DO THIS: Translate the sentence "Say 2 processes are participating." from the post below about gathering array columns with MPI into Spanish.

# START OF DOCUMENT SECTION

7

Say 2 processes are participating. Process 0 (rank 0) has

A = { a d
      b e
      c f
    }

and process 1 (rank 1) has

A = { g
      h
      i
    }

I want both processors to send these columns to rank 0 so that rank 0 will have the following in say another 2D-array.

B = { a d g
      b e h
      c f i
    }

I create a new column data type for the MPI_Gatherv and am trying the following code, which is getting me no where.

My specific questions are:

  1. How should I approach this
  2. What should be the send_type and recv_type.
  3. How should displacements be specified ( should they be in term of the new data type or MPI_CHAR)

Thanks.

This is my code:

#include <stdio.h>
#include <mpi.h>

int main(int argc, char *argv[])

# END OF DOCUMENT SECTION
# START OF INFORMATION SHOWN

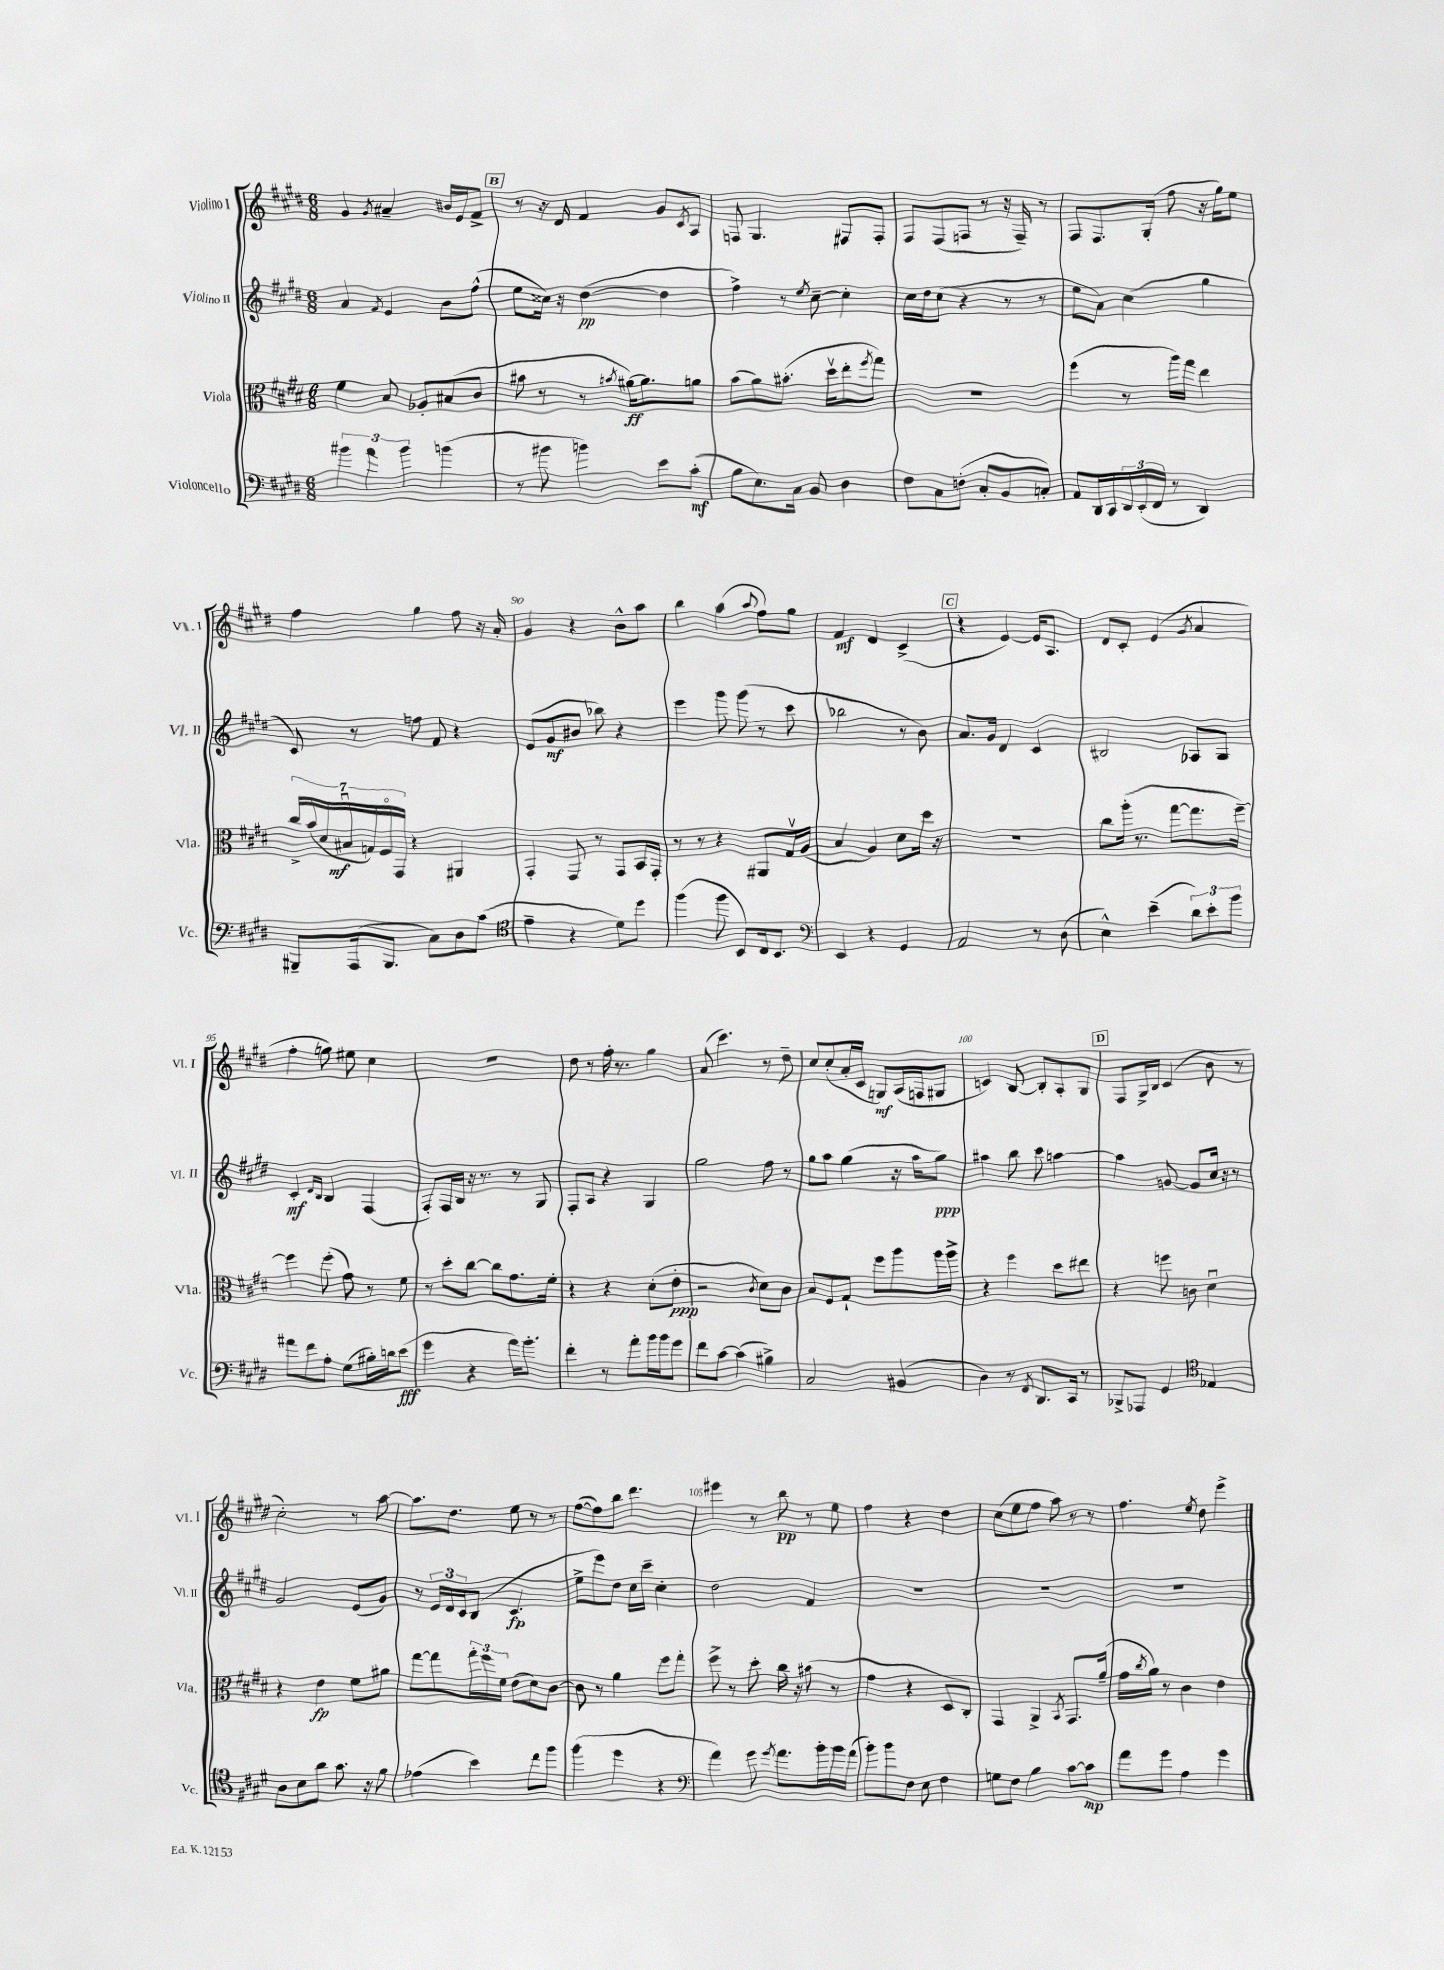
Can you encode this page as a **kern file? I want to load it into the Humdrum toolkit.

# END OF INFORMATION SHOWN

FULL ANSWER: Supongamos que participan 2 procesos.